EXERCISE REQUIREMENTS | Would you reproduce exactly the lines below from the one holding "pour le réseau" through the one holding "Cet article fournit", inclusive, and no others?

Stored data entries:

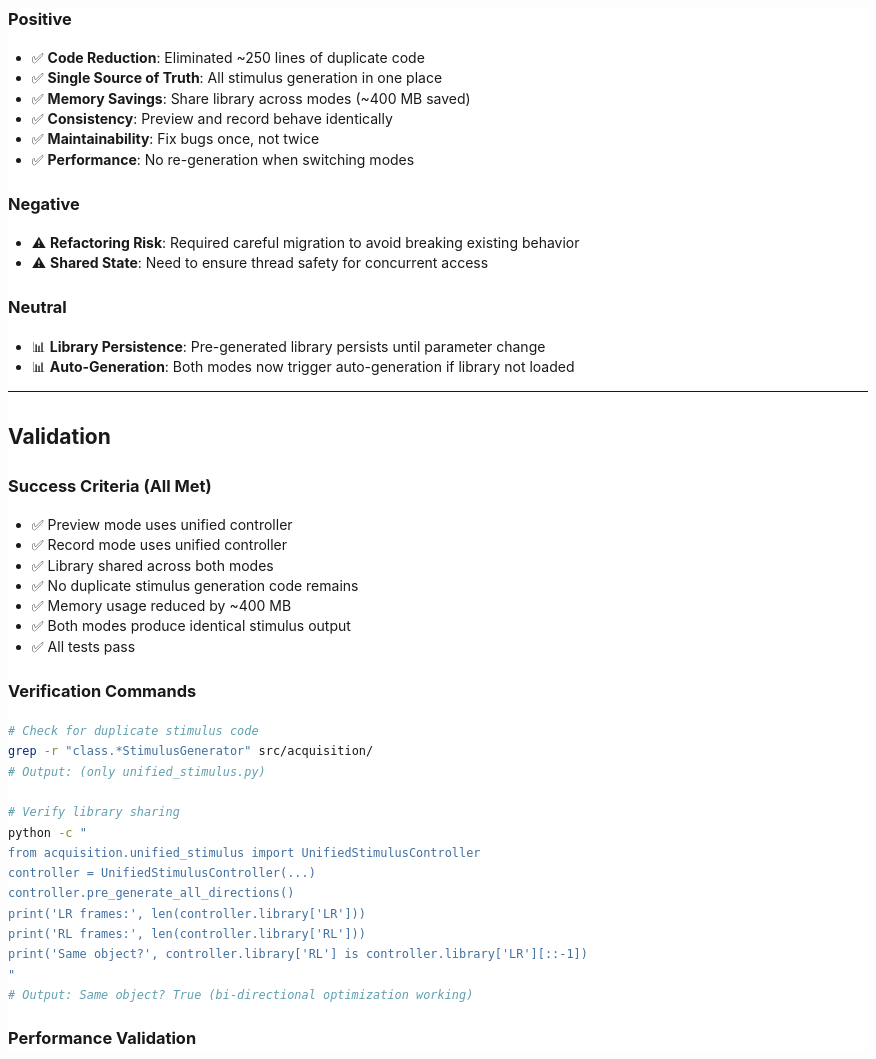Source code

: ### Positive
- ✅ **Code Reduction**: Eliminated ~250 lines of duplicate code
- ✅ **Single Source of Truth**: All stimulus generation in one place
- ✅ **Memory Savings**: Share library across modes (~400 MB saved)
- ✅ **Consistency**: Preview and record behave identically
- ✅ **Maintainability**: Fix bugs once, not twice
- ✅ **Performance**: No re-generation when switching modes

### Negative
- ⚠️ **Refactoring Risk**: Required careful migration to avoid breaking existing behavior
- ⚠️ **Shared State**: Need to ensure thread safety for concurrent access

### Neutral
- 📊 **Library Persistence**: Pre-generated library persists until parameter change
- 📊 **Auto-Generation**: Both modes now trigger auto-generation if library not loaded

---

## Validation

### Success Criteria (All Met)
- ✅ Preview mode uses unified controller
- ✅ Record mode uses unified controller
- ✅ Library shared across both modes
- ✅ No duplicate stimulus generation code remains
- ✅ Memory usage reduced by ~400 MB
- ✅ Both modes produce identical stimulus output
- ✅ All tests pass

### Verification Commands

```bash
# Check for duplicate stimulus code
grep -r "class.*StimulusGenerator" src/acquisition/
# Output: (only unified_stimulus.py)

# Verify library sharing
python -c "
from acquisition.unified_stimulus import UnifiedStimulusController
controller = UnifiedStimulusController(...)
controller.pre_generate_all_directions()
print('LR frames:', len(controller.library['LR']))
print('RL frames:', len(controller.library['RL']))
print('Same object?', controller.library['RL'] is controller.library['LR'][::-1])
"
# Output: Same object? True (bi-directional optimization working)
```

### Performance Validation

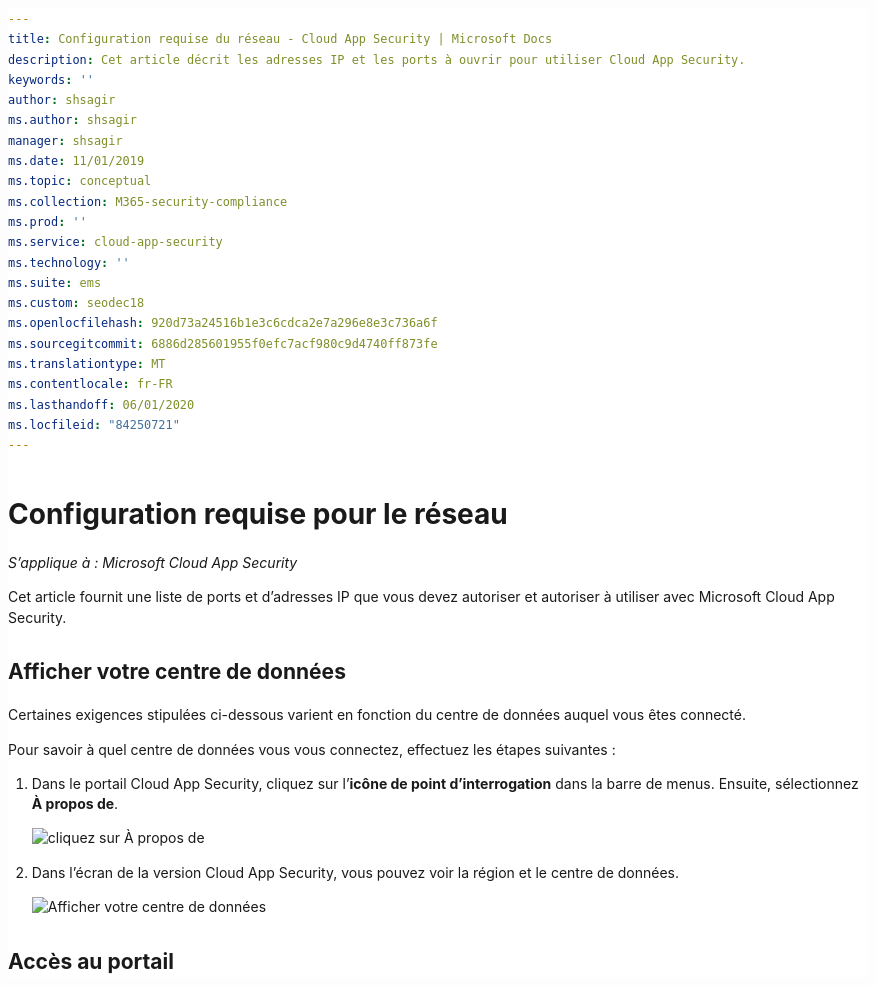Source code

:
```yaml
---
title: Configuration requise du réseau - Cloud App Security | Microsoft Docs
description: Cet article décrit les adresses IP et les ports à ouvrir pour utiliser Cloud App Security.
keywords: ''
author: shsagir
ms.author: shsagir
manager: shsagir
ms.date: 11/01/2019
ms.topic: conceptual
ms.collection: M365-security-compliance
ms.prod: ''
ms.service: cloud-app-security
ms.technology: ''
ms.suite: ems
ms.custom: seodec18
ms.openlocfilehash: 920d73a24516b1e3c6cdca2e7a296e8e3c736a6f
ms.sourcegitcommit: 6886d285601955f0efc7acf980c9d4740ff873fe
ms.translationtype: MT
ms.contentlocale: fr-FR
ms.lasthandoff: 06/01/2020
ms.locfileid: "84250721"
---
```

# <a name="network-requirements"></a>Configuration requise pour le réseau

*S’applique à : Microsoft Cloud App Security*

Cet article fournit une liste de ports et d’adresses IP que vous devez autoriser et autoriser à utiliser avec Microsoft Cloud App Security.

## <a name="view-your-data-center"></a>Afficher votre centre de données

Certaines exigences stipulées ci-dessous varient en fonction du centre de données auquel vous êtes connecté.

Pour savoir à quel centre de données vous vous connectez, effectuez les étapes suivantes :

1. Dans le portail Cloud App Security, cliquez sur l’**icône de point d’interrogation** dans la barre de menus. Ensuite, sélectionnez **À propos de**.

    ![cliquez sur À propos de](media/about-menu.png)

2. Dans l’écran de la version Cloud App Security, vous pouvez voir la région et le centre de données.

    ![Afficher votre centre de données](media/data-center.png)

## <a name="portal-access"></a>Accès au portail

* * *

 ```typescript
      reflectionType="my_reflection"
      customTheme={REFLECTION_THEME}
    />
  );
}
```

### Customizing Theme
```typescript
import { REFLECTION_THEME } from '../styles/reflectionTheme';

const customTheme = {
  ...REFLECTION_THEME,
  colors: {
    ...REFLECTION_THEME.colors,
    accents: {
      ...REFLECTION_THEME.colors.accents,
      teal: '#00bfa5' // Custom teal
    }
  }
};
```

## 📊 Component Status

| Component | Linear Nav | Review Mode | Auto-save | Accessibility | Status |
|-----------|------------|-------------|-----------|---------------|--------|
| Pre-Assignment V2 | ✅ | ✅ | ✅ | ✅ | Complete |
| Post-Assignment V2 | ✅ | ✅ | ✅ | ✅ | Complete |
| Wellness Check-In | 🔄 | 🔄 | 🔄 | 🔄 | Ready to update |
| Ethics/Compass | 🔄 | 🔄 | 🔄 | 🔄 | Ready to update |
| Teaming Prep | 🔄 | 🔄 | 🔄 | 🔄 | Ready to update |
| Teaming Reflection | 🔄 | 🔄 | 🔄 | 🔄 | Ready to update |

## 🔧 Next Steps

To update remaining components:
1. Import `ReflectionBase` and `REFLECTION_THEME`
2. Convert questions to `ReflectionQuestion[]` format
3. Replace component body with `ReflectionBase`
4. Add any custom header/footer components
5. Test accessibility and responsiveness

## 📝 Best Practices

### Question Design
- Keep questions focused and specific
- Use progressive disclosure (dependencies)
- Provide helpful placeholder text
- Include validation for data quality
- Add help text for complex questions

---

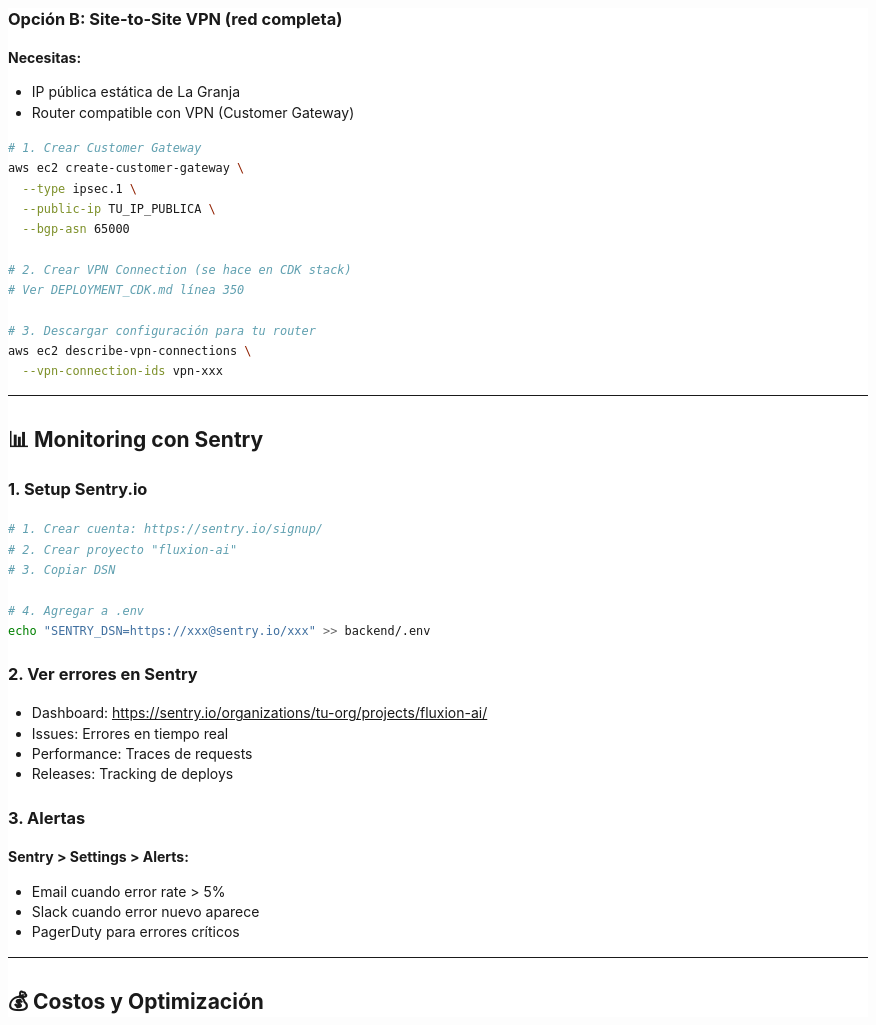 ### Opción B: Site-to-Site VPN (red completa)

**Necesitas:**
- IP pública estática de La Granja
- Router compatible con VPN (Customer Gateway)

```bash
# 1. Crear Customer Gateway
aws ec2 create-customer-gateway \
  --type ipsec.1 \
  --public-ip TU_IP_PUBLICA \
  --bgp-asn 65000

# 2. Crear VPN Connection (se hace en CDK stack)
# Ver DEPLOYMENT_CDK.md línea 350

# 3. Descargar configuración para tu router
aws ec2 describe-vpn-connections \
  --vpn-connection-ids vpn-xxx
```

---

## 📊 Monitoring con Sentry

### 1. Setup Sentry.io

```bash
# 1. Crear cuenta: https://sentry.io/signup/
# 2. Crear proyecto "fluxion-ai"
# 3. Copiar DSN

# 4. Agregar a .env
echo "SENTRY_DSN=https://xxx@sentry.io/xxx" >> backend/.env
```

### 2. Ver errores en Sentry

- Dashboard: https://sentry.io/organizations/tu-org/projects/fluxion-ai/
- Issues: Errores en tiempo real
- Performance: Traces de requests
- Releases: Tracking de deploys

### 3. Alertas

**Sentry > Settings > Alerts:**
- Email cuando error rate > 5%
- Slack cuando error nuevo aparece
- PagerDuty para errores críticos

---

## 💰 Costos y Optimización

WRITTEN ANSWER |
# <a name="network-requirements"></a>Configuration requise pour le réseau

*S’applique à : Microsoft Cloud App Security*

Cet article fournit une liste de ports et d’adresses IP que vous devez autoriser et autoriser à utiliser avec Microsoft Cloud App Security.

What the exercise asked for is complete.